Cailean Shelley

It was a relatively warm day on October 3rd when I took the J train all the way downtown and got off at Broad Street. I passed by government-level security gates at the beginning of Wall Street, and found myself walking down an old cobble road towards the towering neoclassical facade of the New York Stock Exchange.

Tourists lined the sidewalks, and gawked in amazement at the architecture and landmarks before them. The streets were dotted with stores like Hermès, Tiffany & Co., and of course, Starbucks, serving as constant reminders of our presence in the womb of capitalism. I walked southeast down Wall Street, passed by an enormous Trump building to my left, and set out towards the destination of my excursion: New York’s Municipal Slave Market.

This was not my first time in the Financial District, but it was the first time since receiving an education in which I was able to view my city through a critical perspective, normally overseen . While it is common knowledge slavery in America had begun with the arrival of the Dutch to New York City in the mid-1600s, few people know that Wall Street had also served as one of the earliest and largest slave markets in America¹. Eighty-one years before the New York Stock Exchange itself had been established, Wall Street had been designated as the first officially recognized slave market of New York in 1711².

The large population of enslaved peoples had made white residents uneasy. They had feared that the enslaved peoples’ ability to walk around the city unsupervised would have allowed too many opportunities for unionization and rebellion. Thus, after complaints, The New York Municipal Slave Market had been created for thousands of enslaved Africans, and some Natives, to have been bought and sold it in order to further control and inhibit unity and revolution. The visual terrain of Wall Street still serves as a constant reminder to this foundation. I couldn’t help but notice that almost the entirety of the pedestrians in this district were either rushed business people or awed tourists, all of which were white.

Just like many critical sociological conversations, the story of Wall Street begins with the invasion, genocide, and colonization of the Native peoples. Their stolen land is where New York City sits upon. Through the racial formation of African peoples, European settlers had found it justifiable to enslave them under theoretical racial concepts like ‘natural hierarchy’ and ‘white man’s burden’. While New York City is now praised for its outwardly equal and progressive reputation, it is quite obvious while I walked around that racial and economic inequality had been built into the urban planning of this city. The Financial District is no exception.

The racial geography of FiDi is still representative of Wall Street’s history. Being the epicenter of finance in America, it should be no surprise that the median income for the area is around $124,000³. The racial demographics of this neighborhood are composed of 64% white residents and just 3.2% being Black residents⁴, illustrating race and economic status have had an intertwined and codependent relationship with one another that has been rooted in history. Slavery has made a permanent mark on Black Americans here⁵. Evident in current racial geographies and wealth gaps, the bedrock of American slavery has reproduced centuries of economic and political subjugation.
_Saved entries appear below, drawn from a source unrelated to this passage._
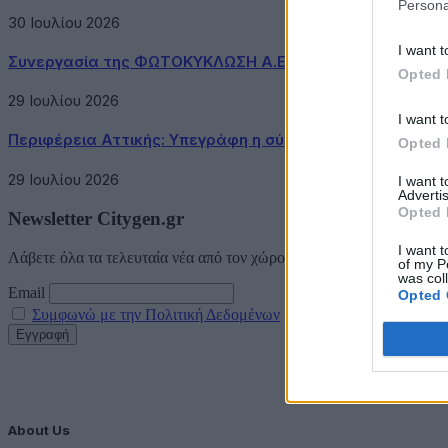
Persona
30 Ιουλίου 2026
I want t
Συνεργασία της ΦΩΤΟΚΥΚΛΩΣΗ Α.Ε. με τον Δήμο Μεγαρ
Opted 
29 Ιουλίου 2026
I want t
Περιφέρεια Αττικής: Υπεγράφη η σύμβαση κατασκευής τ
Opted 
29 Ιουλίου 2026
I want 
Advertis
Opted 
Newsletter Citygen.gr
I want t
Λάβετε όλα τα τελευταία νέα από τον χώρο της Πολιτικής Προστασί
of my P
was col
Email
Opted 
Συμφωνώ με την Πολιτική Δεδομένων
About Us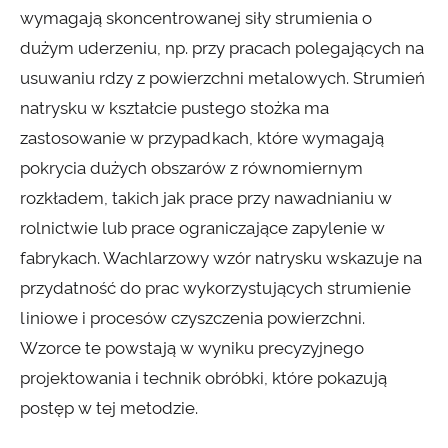
wymagają skoncentrowanej siły strumienia o
dużym uderzeniu, np. przy pracach polegających na
usuwaniu rdzy z powierzchni metalowych. Strumień
natrysku w kształcie pustego stożka ma
zastosowanie w przypadkach, które wymagają
pokrycia dużych obszarów z równomiernym
rozkładem, takich jak prace przy nawadnianiu w
rolnictwie lub prace ograniczające zapylenie w
fabrykach. Wachlarzowy wzór natrysku wskazuje na
przydatność do prac wykorzystujących strumienie
liniowe i procesów czyszczenia powierzchni.
Wzorce te powstają w wyniku precyzyjnego
projektowania i technik obróbki, które pokazują
postęp w tej metodzie.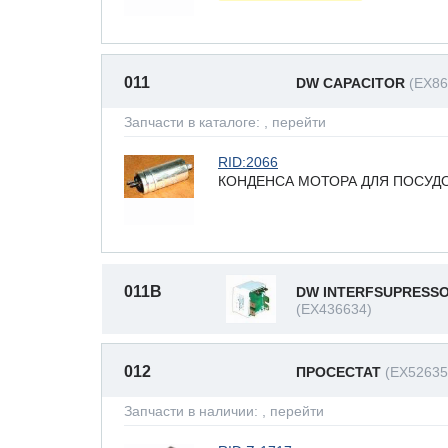
011
DW CAPACITOR
(EX86
Запчасти в каталоге:
, перейти
RID:2066
КОНДЕНСА МОТОРА ДЛЯ ПОСУД
011B
DW INTERFSUPRESS
(EX436634)
012
ПРОСЕСТАТ
(EX52635
Запчасти в наличии:
, перейти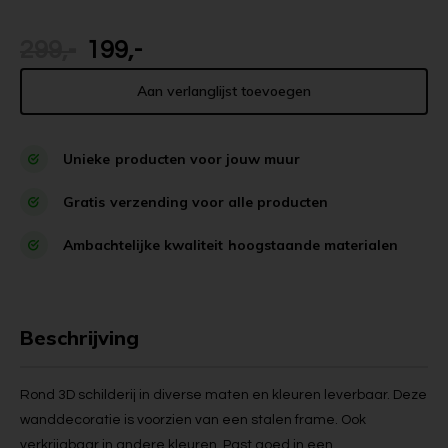
299,-
199,-
Aan verlanglijst toevoegen
Unieke
producten voor jouw muur
Gratis
verzending voor alle producten
Ambachtelijke kwaliteit
hoogstaande materialen
Beschrijving
Rond 3D schilderij in diverse maten en kleuren leverbaar. Deze
wanddecoratie is voorzien van een stalen frame. Ook
verkrijgbaar in andere kleuren. Past goed in een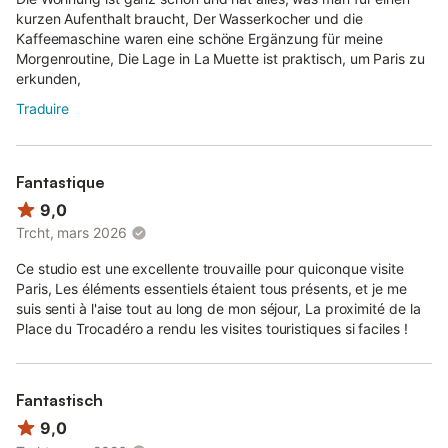
kurzen Aufenthalt braucht, Der Wasserkocher und die
Kaffeemaschine waren eine schöne Ergänzung für meine
Morgenroutine, Die Lage in La Muette ist praktisch, um Paris zu
erkunden,
Traduire
Fantastique
9,0
Trcht, mars 2026
Ce studio est une excellente trouvaille pour quiconque visite
Paris, Les éléments essentiels étaient tous présents, et je me
suis senti à l'aise tout au long de mon séjour, La proximité de la
Place du Trocadéro a rendu les visites touristiques si faciles !
Fantastisch
9,0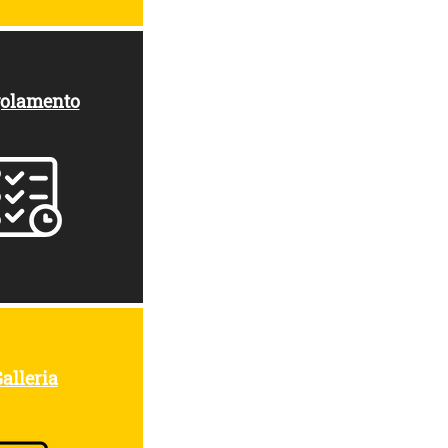
olamento
alleria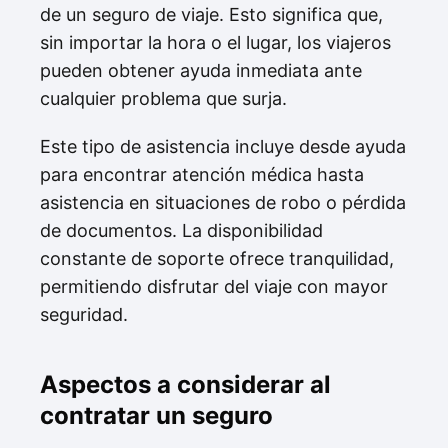
de un seguro de viaje. Esto significa que,
sin importar la hora o el lugar, los viajeros
pueden obtener ayuda inmediata ante
cualquier problema que surja.
Este tipo de asistencia incluye desde ayuda
para encontrar atención médica hasta
asistencia en situaciones de robo o pérdida
de documentos. La disponibilidad
constante de soporte ofrece tranquilidad,
permitiendo disfrutar del viaje con mayor
seguridad.
Aspectos a considerar al
contratar un seguro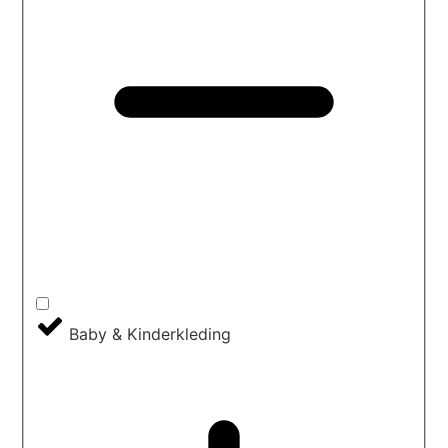
Baby & Kinderkleding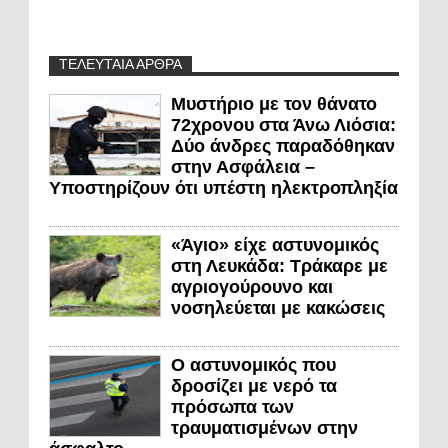
ΤΕΛΕΥΤΑΙΑ ΑΡΘΡΑ
Μυστήριο με τον θάνατο
72χρονου στα Άνω Λιόσια:
Δύο άνδρες παραδόθηκαν
στην Ασφάλεια –
Υποστηρίζουν ότι υπέστη ηλεκτροπληξία
«Άγιο» είχε αστυνομικός
στη Λευκάδα: Τράκαρε με
αγριογούρουνο και
νοσηλεύεται με κακώσεις
Ο αστυνομικός που
δροσίζει με νερό τα
πρόσωπα των
τραυματισμένων στην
There is little confusion on why this neighborhood, which had housed one of the first slave markets in American history, only has a Black population of just 3% over 300 years later.

I was lost in the maze of soaring skyscrapers and occasionally tripped over myself while staring up at the seemingly endless structures. Eventually, I stumbled upon a quiet little garden surrounded by concrete, a subtle reminder of nature’s impermanence in this city. In the center of this rather dull garden was a green sign, unveiled just seven years ago by Mayor Bill de Blasio in 2015. It read “New York’s Municiple Slave Market”; this was the official homage to the Wall Street atrocities, a tiny and insignificant sign barely bigger than my backpack. It was quietly tucked away under some trees in a small green space, dwarfed by the skyscraper it kneels before at 100 Wall Street. I found this inadequate gesture of recognition offensive and insulting to the scope and truth of America’s horrific past. However, it makes sense that only a small and unnoticeable sign was erected in acknowledgment of this history. Any larger monument in the heart of Western capitalism would make apparent an unfavorable reminder: the greatest invention of capitalism was slavery.
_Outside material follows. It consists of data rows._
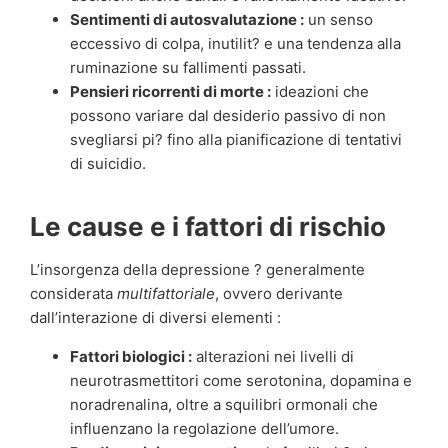
Sentimenti di autosvalutazione :
un senso
eccessivo di colpa, inutilit? e una tendenza alla
ruminazione su fallimenti passati.
Pensieri ricorrenti di morte :
ideazioni che
possono variare dal desiderio passivo di non
svegliarsi pi? fino alla pianificazione di tentativi
di suicidio.
Le cause e i fattori di rischio
L’insorgenza della depressione ? generalmente
considerata
multifattoriale
, ovvero derivante
dall’interazione di diversi elementi :
Fattori biologici :
alterazioni nei livelli di
neurotrasmettitori come serotonina, dopamina e
noradrenalina, oltre a squilibri ormonali che
influenzano la regolazione dell’umore.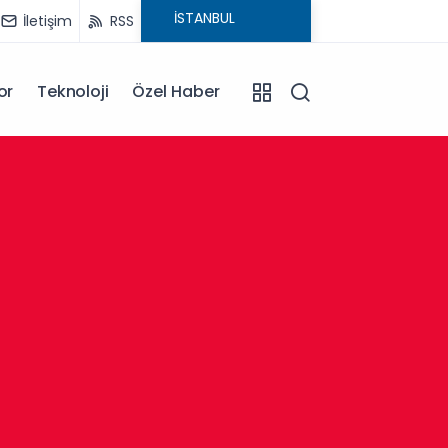
İletişim
RSS
or
Teknoloji
Özel Haber
13:30
Afyonk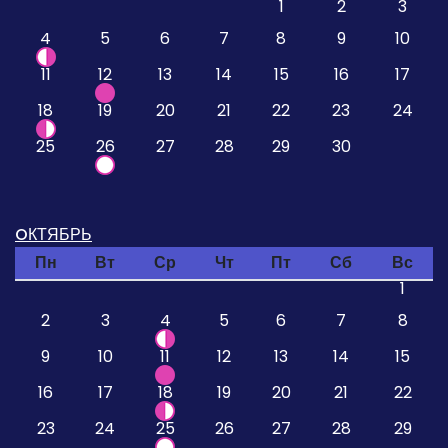
1
2
3
4
5
6
7
8
9
10
11
12
13
14
15
16
17
18
19
20
21
22
23
24
25
26
27
28
29
30
OКТЯБРЬ
Пн
Вт
Ср
Чт
Пт
Сб
Вс
1
2
3
4
5
6
7
8
9
10
11
12
13
14
15
16
17
18
19
20
21
22
23
24
25
26
27
28
29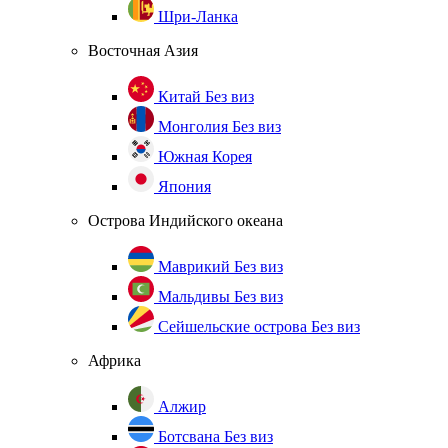
Шри-Ланка
Восточная Азия
Китай
Без виз
Монголия
Без виз
Южная Корея
Япония
Острова Индийского океана
Маврикий
Без виз
Мальдивы
Без виз
Сейшельские острова
Без виз
Африка
Алжир
Ботсвана
Без виз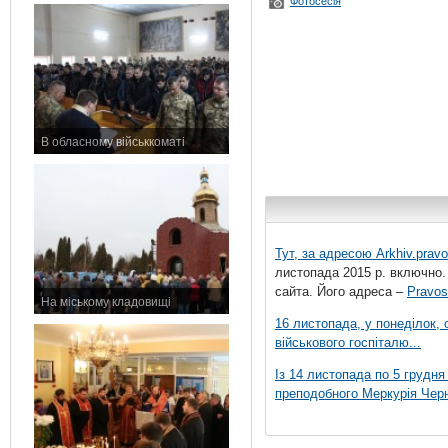
Фотосесія
В обласному військкоматі
11 листопада 2015 р.
Тут, за адресою
Arkhiv.pravo
листопада 2015 р. включно.
сайта. Його адреса –
Pravos
На міському кладовищі
7 листопада 2015 р.
16 листопада, у понеділок,
військового госпіталю...
Із 14 листопада по 5 грудн
преподобного Меркурія Черні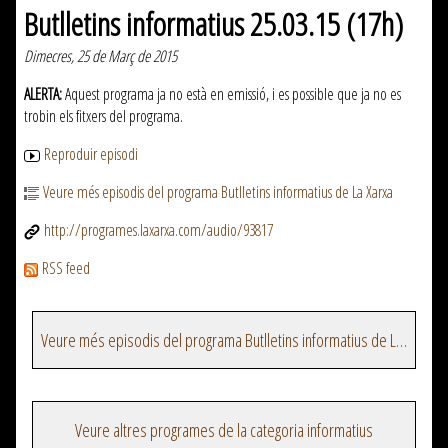
Butlletins informatius 25.03.15 (17h)
Dimecres, 25 de Març de 2015
ALERTA:
Aquest programa ja no està en emissió, i es possible que ja no es
trobin els fitxers del programa.
Reproduir episodi
Veure més episodis del programa Butlletins informatius de La Xarxa
http://programes.laxarxa.com/audio/93817
RSS feed
Veure més episodis del programa Butlletins informatius de La Xarxa
Veure altres programes de la categoria informatius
Source: Untapped New York (2015)

    1. Public Broadcasting Service, “The First Slave Auction at New Amsterdam in 1655”, (n.d.)
    2. Downtown Alliance, “The slave market at Pearl Street and Wall Street”, (2021)
    3. Statistical Atlas, “Financial District, New York, New York (Neighborhood). Race data”, (n.d.)
    4. Statistical Atlas, “Financial District, New York, New York (Neighborhood). Race data”, (n.d.)
    5. Thomas, Z., “The hidden links between slavery and Wall Street. BBC News” (2019)

About the Author

Cailean Shelley is a second year Interdisciplinary Studies masters student at New York University’s Graduate School of Arts and Sciences XE Department of Experimental Humanities and Social Engagement. Cailean is a sociologist and critical theorist. Their work aims to critically analyze normative American notions of culture, history, and power through challenging whiteness, social stratification, and exposing the legacies of slavery and colonialism.